Americans David Baker and John Jumper, together with Briton Demis Hassabis, shared the Nobel Prize in Chemistry on Wednesday for work revealing the secrets of proteins through computing and artificial intelligence.
The three were honoured for cracking the code of the structure of proteins, the building blocks of life, with the jury hailing their work as holding "enormous potential" in a range of fields.
Biochemist Baker, 62, was given half the award "for computational protein design", while Hassabis and Jumper shared the other half "for protein structure prediction," the Nobel committee said.
"David Baker has succeeded with the almost impossible feat of building entirely new kinds of proteins," it said in a statement.
In the early 2000s, Baker created a new protein, dubbed Top7, which was entirely different to all known existing proteins.
The Nobel jury described it as a "bolt from the blue" for researchers working in the field of protein design, as those previously created had only been able to imitate existing structures.
It added that his work has led to the creation of proteins that can "lead to new nanomaterials, targeted pharmaceuticals, more rapid development of vaccines, minimal sensors and a greener chemical industry".

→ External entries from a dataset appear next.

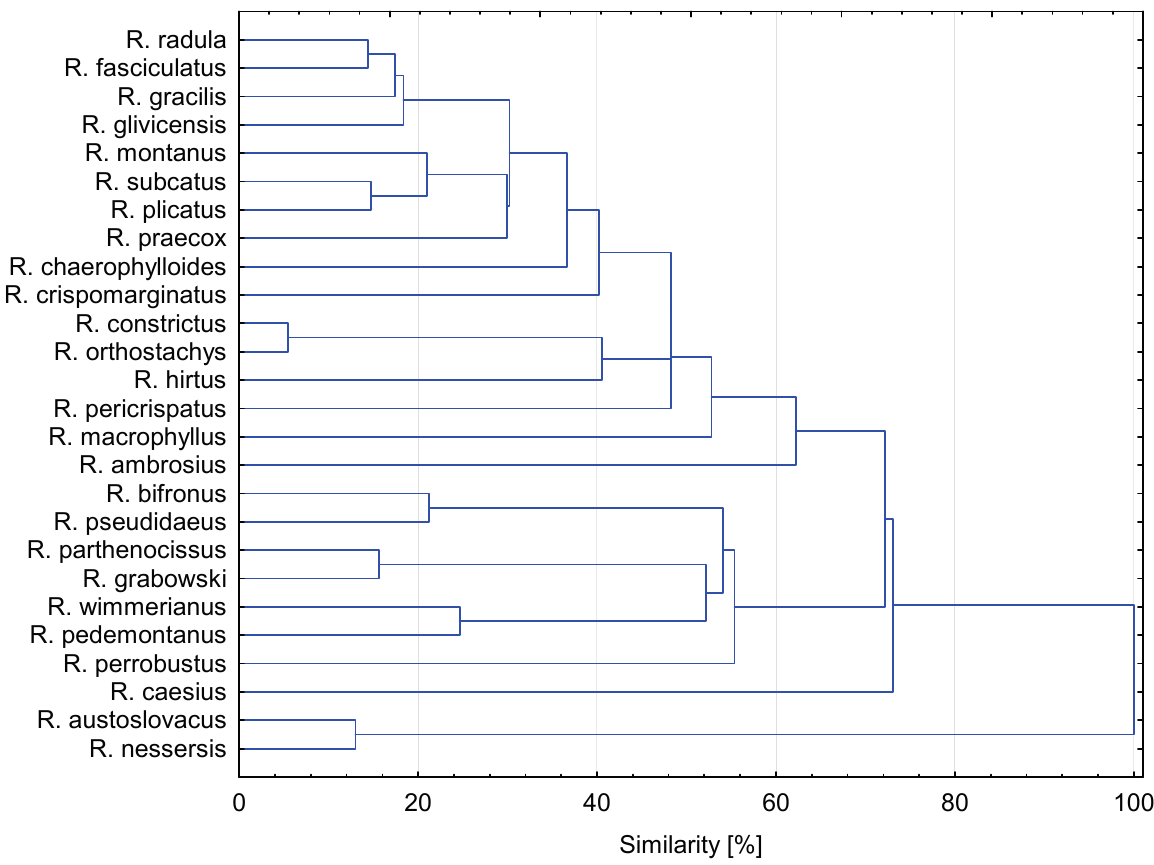
Figure 3. Hierarchical cluster analysis of wild Rubus species based on group average cluster analysis of the phenolic compounds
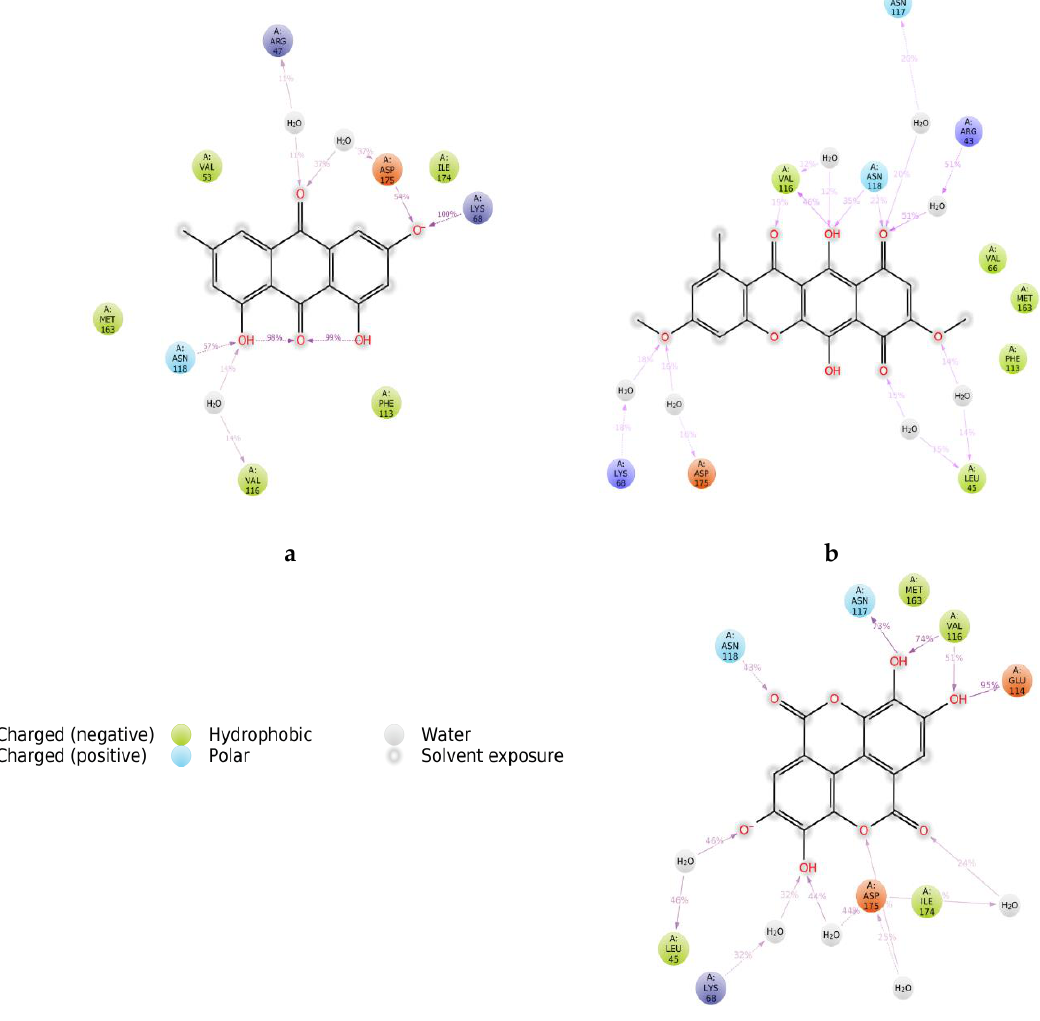
Figure 10. A schematic of detailed ligand atom interactions with the protein residues ( a ) emodin, ( b ) bikaverin and ( c ) ellagic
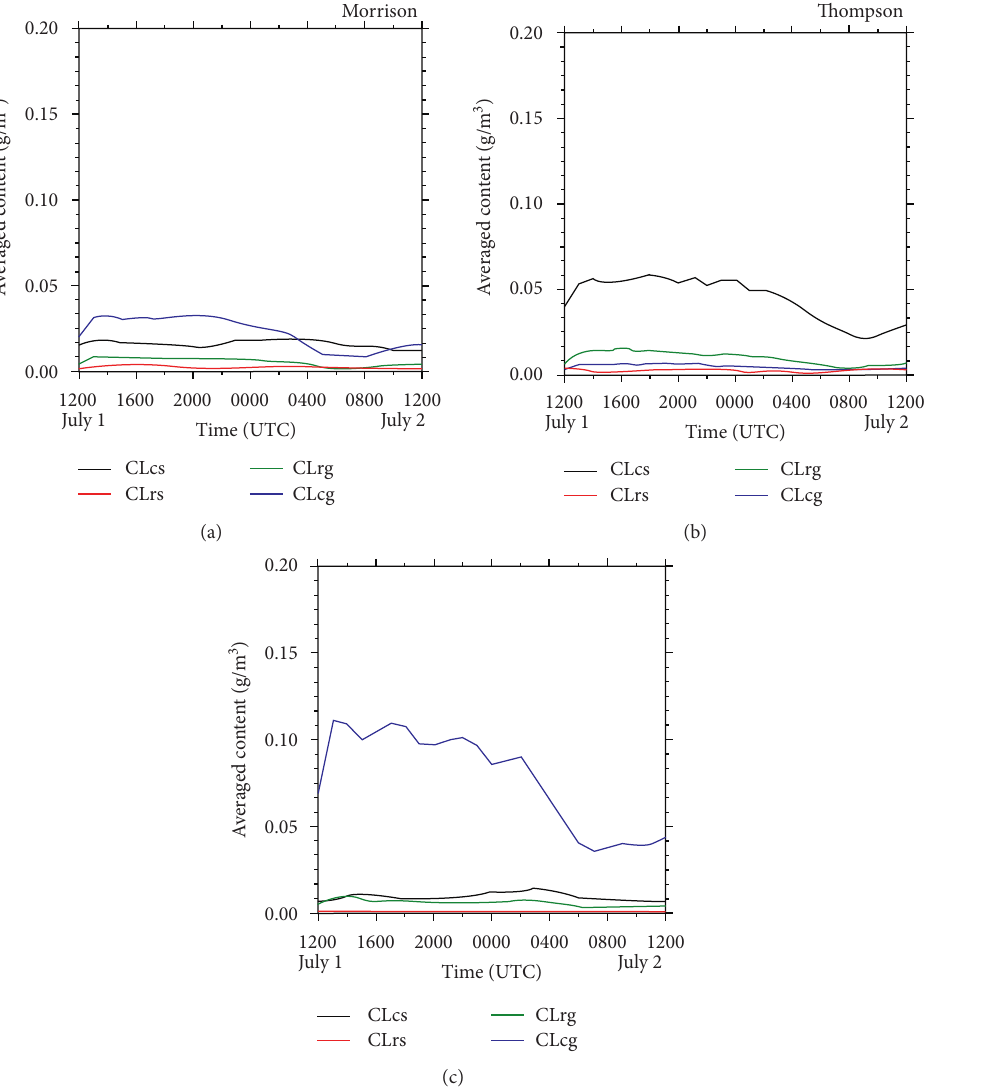
Figure 13: Time series of the mean contents of the riming process in heavy rainfall areas from 1200 UTC on 1 July to 1200 on 2 July 2016: (a) Morrison; (b) Thompson; (c) MY. The black, red, green, and blue lines indicate cloud droplet-snow, raindrop-snow, cloud droplet- graupel, and raindrop-graupel interactions, respectively.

Hassabis and Jumper developed an AI model "to solve a 50-year-old problem: predicting proteins' complex structures," the jury said of the pair from AI research lab Google DeepMind -- which rose to prominence when its AlphaGo model beat the champion of one of the world's oldest board games Go.
Hassabis, the 48-year-old Google DeepMind CEO and co-founder, and senior research scientist Jumper, who was born in 1985, were among those speculated to be contenders for this year's Nobel for their work on the AI-model AlphaFold. They received the prestigious Lasker Award in 2023.